Cross-border spread of emerging and re-emerging infectious diseases, especially the Ebola crisis, has raised concerns among the public health professionals globally. A Global Health Security Agenda (with 12 targets) is proposed for coordination and partnership across nations for outbreak response, including a country-specific work plan for Bangladesh (using the ‘prevent, detect, respond’ framework). Bangladesh also has high political commitment to achieve UHC by 2030, leaving no one behind. It’s high time that we re-visit the concepts and activities related to UHC+HP and HS, identify the synergies and gaps, and develop an integrated system which not only provide quality health services equitably and without financial implications for the consumers, but also provide preventive health services which promote health lives, and which can prepare to prevent, detect early and respond immediately to an infectious disease outbreak including emergence of AMR. This study is expected to fill-in these knowledge gaps to inform the decision makers  the building of a ‘resilient’ health system.

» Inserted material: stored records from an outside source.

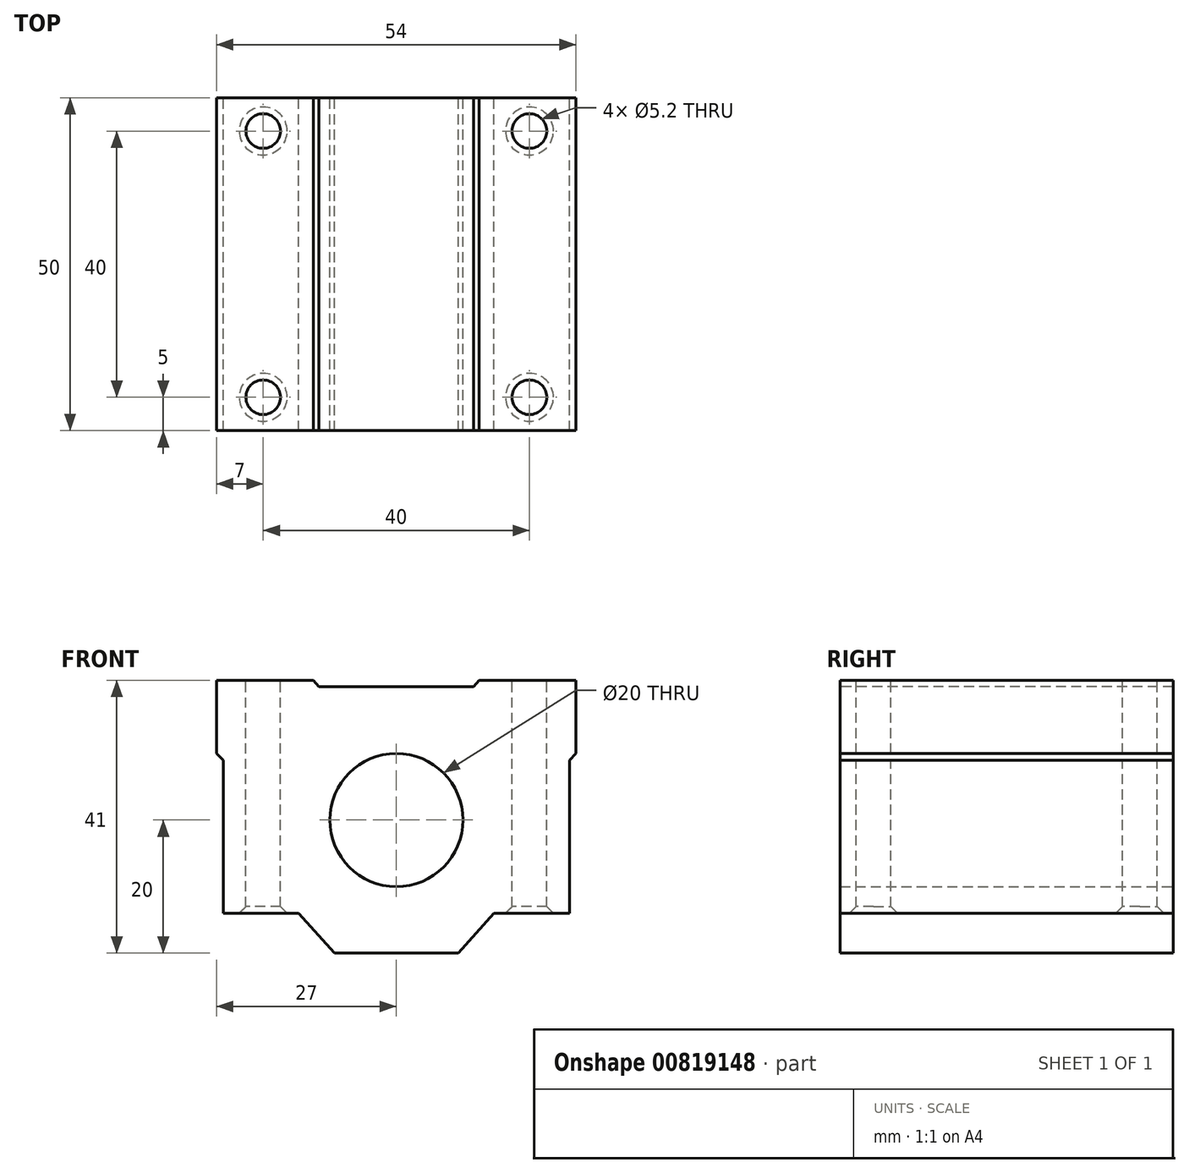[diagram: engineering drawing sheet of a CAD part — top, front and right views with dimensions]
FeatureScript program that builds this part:
annotation { "Feature Type Name" : "Feature", "Feature Type Description" : "" }
export const myFeature = defineFeature(function(context is Context, id is Id, definition is map)
    precondition{}
    {
        {
            var Q0;
            Q0=qCreatedBy(makeId("Front.planeOp"),FACE);
            var sketch = newSketch(context, id + "F0", { "sketchPlane" : qUnion([Q0])});
            skCircle(sketch, "E0", {"center": v(0, 0) * mm, "radius": 10 * mm});
            skLineSegment(sketch, "E1.rect.bottom", {"start": v(27, 21) * mm, "end": v(-27, 21) * mm});
            skLineSegment(sketch, "E1.rect.top", {"start": v(27, -20) * mm, "end": v(-27, -20) * mm});
            skLineSegment(sketch, "E1.rect.left", {"start": v(27, 21) * mm, "end": v(27, -20) * mm});
            skLineSegment(sketch, "E1.rect.right", {"start": v(-27, 21) * mm, "end": v(-27, -20) * mm});
            skPoint(sketch, "E1.rect.middle", {"position": v(0, 0.5) * mm});
            skLineSegment(sketch, "E2.0", {"start": v(27, 10) * mm, "end": v(-27, 10) * mm});
            skLineSegment(sketch, "E3.0", {"start": v(27, 9) * mm, "end": v(-27, 9) * mm});
            skLineSegment(sketch, "E4.0", {"start": v(27, -14) * mm, "end": v(-27, -14) * mm});
            skLineSegment(sketch, "E5.0", {"start": v(-26, 21) * mm, "end": v(-26, -20) * mm});
            skLineSegment(sketch, "E6.0", {"start": v(26, 21) * mm, "end": v(26, -20) * mm});
            skLineSegment(sketch, "E7", {"start": v(27, 10) * mm, "end": v(26, 9) * mm});
            skLineSegment(sketch, "E8", {"start": v(-27, 10) * mm, "end": v(-26, 9) * mm});
            skLineSegment(sketch, "E9", {"start": v(-14.67, -14) * mm, "end": v(-9.3, -20) * mm});
            skLineSegment(sketch, "E10.MirrorCS", {"start": v(14.67, -14) * mm, "end": v(9.3, -20) * mm});
            skPoint(sketch, "E11.orphan", {"position": v(16.75, -11.68) * mm});
            skPoint(sketch, "E12.orphan", {"position": v(5.82, -23.9) * mm});
            skPoint(sketch, "E13.orphan", {"position": v(-5.82, -23.9) * mm});
            skPoint(sketch, "E14.orphan", {"position": v(-16.75, -11.68) * mm});
            skSolve(sketch);
        }
        {
            var Q0;
            {var subQ3=sQuery(id+"F0.wireOp",EDGE,"E1.rect.bottom");var subQ5=sQuery(id+"F0.wireOp",EDGE,"E1.rect.left");var subQ7=makeQuery(id+"F0.imprint","INTERSECT",VERTEX,{"derivedFrom":[subQ3,subQ5]});Q0=makeQuery(id+"F0.imprint","IMPRINT",FACE,{"disambiguationData":[TD([[makeQuery(id+"F0.imprint","IMPRINT",EDGE,{"disambiguationData":[TD([[subQ7,-1.0]])],"derivedFrom":subQ3}),1.0]])]});}
            var Q1;
            {var subQ3=sQuery(id+"F0.wireOp",EDGE,"E1.rect.bottom");var subQ5=sQuery(id+"F0.wireOp",EDGE,"E1.rect.right");var subQ7=makeQuery(id+"F0.imprint","INTERSECT",VERTEX,{"derivedFrom":[subQ3,subQ5]});Q1=makeQuery(id+"F0.imprint","IMPRINT",FACE,{"disambiguationData":[TD([[makeQuery(id+"F0.imprint","IMPRINT",EDGE,{"disambiguationData":[TD([[subQ7,1.0]])],"derivedFrom":subQ3}),1.0]])]});}
            var Q2;
            {var subQ1=sQuery(id+"F0.wireOp",EDGE,"E9");Q2=makeQuery(id+"F0.imprint","IMPRINT",FACE,{"disambiguationData":[TD([[makeQuery(id+"F0.imprint","IMPRINT",EDGE,{"derivedFrom":subQ1}),1.0]])]});}
            var Q3;
            {var subQ0=sQuery(id+"F0.wireOp",EDGE,"E7");Q3=makeQuery(id+"F0.imprint","IMPRINT",FACE,{"disambiguationData":[TD([[makeQuery(id+"F0.imprint","IMPRINT",EDGE,{"derivedFrom":subQ0}),-1.0]])]});}
            var Q4;
            {var subQ0=sQuery(id+"F0.wireOp",EDGE,"E8");Q4=makeQuery(id+"F0.imprint","IMPRINT",FACE,{"disambiguationData":[TD([[makeQuery(id+"F0.imprint","IMPRINT",EDGE,{"derivedFrom":subQ0}),1.0]])]});}
            var Q5;
            {var subQ3=sQuery(id+"F0.wireOp",EDGE,"E3.0");var subQ10=sQuery(id+"F0.wireOp",EDGE,"E0");var subQ11=makeQuery(id+"F0.imprint","INTERSECT",VERTEX,{"disambiguationData":[OD(0.0)],"derivedFrom":[subQ10,subQ3]});Q5=makeQuery(id+"F0.imprint","IMPRINT",FACE,{"disambiguationData":[TD([[makeQuery(id+"F0.imprint","IMPRINT",EDGE,{"disambiguationData":[TD([[subQ11,1.0]])],"derivedFrom":subQ10}),-1.0]])]});}
            var Q6;
            {var subQ1=sQuery(id+"F0.wireOp",EDGE,"E0");var subQ5=sQuery(id+"F0.wireOp",EDGE,"E2.0");var subQ7=makeQuery(id+"F0.imprint","INTERSECT",VERTEX,{"derivedFrom":[subQ1,subQ5]});Q6=makeQuery(id+"F0.imprint","IMPRINT",FACE,{"disambiguationData":[TD([[makeQuery(id+"F0.imprint","IMPRINT",EDGE,{"disambiguationData":[TD([[subQ7,-1.0]])],"derivedFrom":subQ1}),-1.0]])]});}
            var Q7;
            {var subQ3=sQuery(id+"F0.wireOp",EDGE,"E1.rect.bottom");var subQ5=sQuery(id+"F0.wireOp",EDGE,"E5.0");var subQ6=makeQuery(id+"F0.imprint","INTERSECT",VERTEX,{"derivedFrom":[subQ3,subQ5]});Q7=makeQuery(id+"F0.imprint","IMPRINT",FACE,{"disambiguationData":[TD([[makeQuery(id+"F0.imprint","IMPRINT",EDGE,{"disambiguationData":[TD([[subQ6,1.0]])],"derivedFrom":subQ3}),1.0]])]});}
            var Q8;
            {var subQ1=sQuery(id+"F0.wireOp",EDGE,"E0");var subQ5=sQuery(id+"F0.wireOp",EDGE,"E2.0");var subQ7=makeQuery(id+"F0.imprint","INTERSECT",VERTEX,{"derivedFrom":[subQ1,subQ5]});Q8=makeQuery(id+"F0.imprint","IMPRINT",FACE,{"disambiguationData":[TD([[makeQuery(id+"F0.imprint","IMPRINT",EDGE,{"disambiguationData":[TD([[subQ7,1.0]])],"derivedFrom":subQ1}),-1.0]])]});}
            extrude(context, id + "F1", {"entities" : qUnion([Q0, Q1, Q2, Q3, Q4, Q5, Q6, Q7, Q8]), "depth" : 50 * mm, "symmetric" : true});
        }
        {
            var Q0;
            Q0=qCreatedBy(makeId("Front.planeOp"),FACE);
            var sketch = newSketch(context, id + "F2", { "sketchPlane" : qUnion([Q0])});
            skLineSegment(sketch, "E15.0", {"start": v(27, 21) * mm, "end": v(-27, 21) * mm});
            skLineSegment(sketch, "E16.0", {"start": v(27, 20) * mm, "end": v(-27, 20) * mm});
            skLineSegment(sketch, "E17", {"start": v(-11.6, 20) * mm, "end": v(-12.44, 21) * mm});
            skLineSegment(sketch, "E18.MirrorCS", {"start": v(11.6, 20) * mm, "end": v(12.44, 21) * mm});
            skPoint(sketch, "E19.orphan", {"position": v(13.28, 22) * mm});
            skPoint(sketch, "E20.orphan", {"position": v(10.73, 18.95) * mm});
            skPoint(sketch, "E21.orphan", {"position": v(-10.73, 18.95) * mm});
            skPoint(sketch, "E22.orphan", {"position": v(-13.28, 22) * mm});
            skSolve(sketch);
        }
        {
            var Q0;
            Q0=qSketchRegion(id+"F2",true);
            extrude(context, id + "F3", {"entities" : qUnion([Q0]), "operationType" : NewBodyOperationType.REMOVE, "oppositeDirection" : true, "depth" : 100 * mm, "symmetric" : true});
        }
        {
            var Q0;
            Q0=makeQuery(id+"F1.opExtrude","SWEPT_FACE",FACE,{"disambiguationData":[OSD([sQuery(id+"F0.wireOp",EDGE,"E1.rect.bottom")])]});
            var sketch = newSketch(context, id + "F4", { "sketchPlane" : qUnion([Q0])});
            skLineSegment(sketch, "E23.rect.bottom", {"start": v(20, 20) * mm, "end": v(-20, 20) * mm, "construction": true});
            skLineSegment(sketch, "E23.rect.top", {"start": v(20, -20) * mm, "end": v(-20, -20) * mm, "construction": true});
            skLineSegment(sketch, "E23.rect.left", {"start": v(20, 20) * mm, "end": v(20, -20) * mm, "construction": true});
            skLineSegment(sketch, "E23.rect.right", {"start": v(-20, 20) * mm, "end": v(-20, -20) * mm, "construction": true});
            skPoint(sketch, "E23.rect.middle", {"position": v(0, 0) * mm});
            skCircle(sketch, "E24", {"center": v(-20, -20) * mm, "radius": 2.6 * mm});
            skCircle(sketch, "E25", {"center": v(-20, 20) * mm, "radius": 2.6 * mm});
            skCircle(sketch, "E26", {"center": v(20, 20) * mm, "radius": 2.6 * mm});
            skCircle(sketch, "E27", {"center": v(20, -20) * mm, "radius": 2.6 * mm});
            skSolve(sketch);
        }
        {
            var Q0;
            Q0=makeQuery(id+"F4.imprint","IMPRINT",FACE,{"disambiguationData":[TD([[makeQuery(id+"F4.imprint","IMPRINT",EDGE,{"derivedFrom":sQuery(id+"F4.wireOp",EDGE,"E26")}),1.0]])]});
            var Q1;
            Q1=makeQuery(id+"F4.imprint","IMPRINT",FACE,{"disambiguationData":[TD([[makeQuery(id+"F4.imprint","IMPRINT",EDGE,{"derivedFrom":sQuery(id+"F4.wireOp",EDGE,"E25")}),1.0]])]});
            var Q2;
            Q2=makeQuery(id+"F4.imprint","IMPRINT",FACE,{"disambiguationData":[TD([[makeQuery(id+"F4.imprint","IMPRINT",EDGE,{"derivedFrom":sQuery(id+"F4.wireOp",EDGE,"E24")}),1.0]])]});
            var Q3;
            Q3=makeQuery(id+"F4.imprint","IMPRINT",FACE,{"disambiguationData":[TD([[makeQuery(id+"F4.imprint","IMPRINT",EDGE,{"derivedFrom":sQuery(id+"F4.wireOp",EDGE,"E27")}),1.0]])]});
            extrude(context, id + "F5", {"entities" : qUnion([Q0, Q1, Q2, Q3]), "operationType" : NewBodyOperationType.REMOVE, "endBound" : BoundingType.THROUGH_ALL, "oppositeDirection" : true, "depth" : 25 * mm});
        }
        {
            var Q0;
            Q0=makeQuery(id+"F5.boolean.opBoolean","COPY",EDGE,{"derivedFrom":makeQuery(id+"F5.opExtrude","CAP_EDGE",EDGE,{"disambiguationData":[OSD([sQuery(id+"F4.wireOp",EDGE,"E27")])],"isStart":true})});
            var Q1;
            Q1=makeQuery(id+"F5.boolean.opBoolean","COPY",EDGE,{"derivedFrom":makeQuery(id+"F5.opExtrude","CAP_EDGE",EDGE,{"disambiguationData":[OSD([sQuery(id+"F4.wireOp",EDGE,"E24")])],"isStart":true})});
            var Q2;
            Q2=makeQuery(id+"F5.boolean.opBoolean","COPY",EDGE,{"derivedFrom":makeQuery(id+"F5.opExtrude","CAP_EDGE",EDGE,{"disambiguationData":[OSD([sQuery(id+"F4.wireOp",EDGE,"E25")])],"isStart":true})});
            var Q3;
            Q3=makeQuery(id+"F5.boolean.opBoolean","COPY",EDGE,{"derivedFrom":makeQuery(id+"F5.opExtrude","CAP_EDGE",EDGE,{"disambiguationData":[OSD([sQuery(id+"F4.wireOp",EDGE,"E26")])],"isStart":true})});
            var Q4;
            {var subQ0=sQuery(id+"F0.wireOp",EDGE,"E4.0");Q4=makeQuery(id+"F5.boolean.opBoolean","INTERSECT",EDGE,{"derivedFrom":[makeQuery(id+"F1.opExtrude","SWEPT_FACE",FACE,{"disambiguationData":[OSD([subQ0]),TDD([makeQuery(id+"F0.imprint","IMPRINT",EDGE,{"disambiguationData":[TD([[makeQuery(id+"F0.imprint","INTERSECT",VERTEX,{"derivedFrom":[subQ0,sQuery(id+"F0.wireOp",EDGE,"E10.MirrorCS")]}),1.0]])],"derivedFrom":subQ0})])]}),makeQuery(id+"F5.opExtrude","SWEPT_FACE",FACE,{"disambiguationData":[OSD([sQuery(id+"F4.wireOp",EDGE,"E26")])]})]});}
            var Q5;
            {var subQ0=sQuery(id+"F0.wireOp",EDGE,"E4.0");Q5=makeQuery(id+"F5.boolean.opBoolean","INTERSECT",EDGE,{"derivedFrom":[makeQuery(id+"F1.opExtrude","SWEPT_FACE",FACE,{"disambiguationData":[OSD([subQ0]),TDD([makeQuery(id+"F0.imprint","IMPRINT",EDGE,{"disambiguationData":[TD([[makeQuery(id+"F0.imprint","INTERSECT",VERTEX,{"derivedFrom":[subQ0,sQuery(id+"F0.wireOp",EDGE,"E9")]}),-1.0]])],"derivedFrom":subQ0})])]}),makeQuery(id+"F5.opExtrude","SWEPT_FACE",FACE,{"disambiguationData":[OSD([sQuery(id+"F4.wireOp",EDGE,"E25")])]})]});}
            var Q6;
            {var subQ0=sQuery(id+"F0.wireOp",EDGE,"E4.0");Q6=makeQuery(id+"F5.boolean.opBoolean","INTERSECT",EDGE,{"derivedFrom":[makeQuery(id+"F1.opExtrude","SWEPT_FACE",FACE,{"disambiguationData":[OSD([subQ0]),TDD([makeQuery(id+"F0.imprint","IMPRINT",EDGE,{"disambiguationData":[TD([[makeQuery(id+"F0.imprint","INTERSECT",VERTEX,{"derivedFrom":[subQ0,sQuery(id+"F0.wireOp",EDGE,"E10.MirrorCS")]}),1.0]])],"derivedFrom":subQ0})])]}),makeQuery(id+"F5.opExtrude","SWEPT_FACE",FACE,{"disambiguationData":[OSD([sQuery(id+"F4.wireOp",EDGE,"E27")])]})]});}
            var Q7;
            {var subQ0=sQuery(id+"F0.wireOp",EDGE,"E4.0");Q7=makeQuery(id+"F5.boolean.opBoolean","INTERSECT",EDGE,{"derivedFrom":[makeQuery(id+"F1.opExtrude","SWEPT_FACE",FACE,{"disambiguationData":[OSD([subQ0]),TDD([makeQuery(id+"F0.imprint","IMPRINT",EDGE,{"disambiguationData":[TD([[makeQuery(id+"F0.imprint","INTERSECT",VERTEX,{"derivedFrom":[subQ0,sQuery(id+"F0.wireOp",EDGE,"E9")]}),-1.0]])],"derivedFrom":subQ0})])]}),makeQuery(id+"F5.opExtrude","SWEPT_FACE",FACE,{"disambiguationData":[OSD([sQuery(id+"F4.wireOp",EDGE,"E24")])]})]});}
            chamfer(context, id + "F6", {"entities" : qUnion([Q0, Q1, Q2, Q3, Q4, Q5, Q6, Q7]), "width" : 1 * mm, "tangentPropagation" : true});
        }
    });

Thus, a case study on Bangladesh isproposed to feed the lancet Commission country case studies section. The objectives of this case study will be:

i) What is the current situation with respect to UHC (including health promotion activities), and HS in Bangladesh in policy and practice?  Synergies/gaps??
ii) What is the perception and experience of the key stakeholders in policy and practice about these concepts and possible actions? According to them, what are the ‘enablers’ and ‘barriers’ to overcome current ‘fragmentation’ in activities related to UHC/HP and HS in Bangladesh??
iii) How health system can be strengthened where service delivery is combined with health promotion activities including ‘prevent-detect-respond’ to infectious threats+AMR through comprehensive surveillance and monitoring involving human, animal and envirobmental health? A resilient health system which can face the onslaught of epidemics…
iv) What is the most cost-effective way of integrating the two stream of activities (UHC+HP and HS) including e.g., surveillance and monitoring? Cost of the integrated package?? Cost-benefit outcome of a unified system???

The first draft is expected to be complete by Sept. 2019.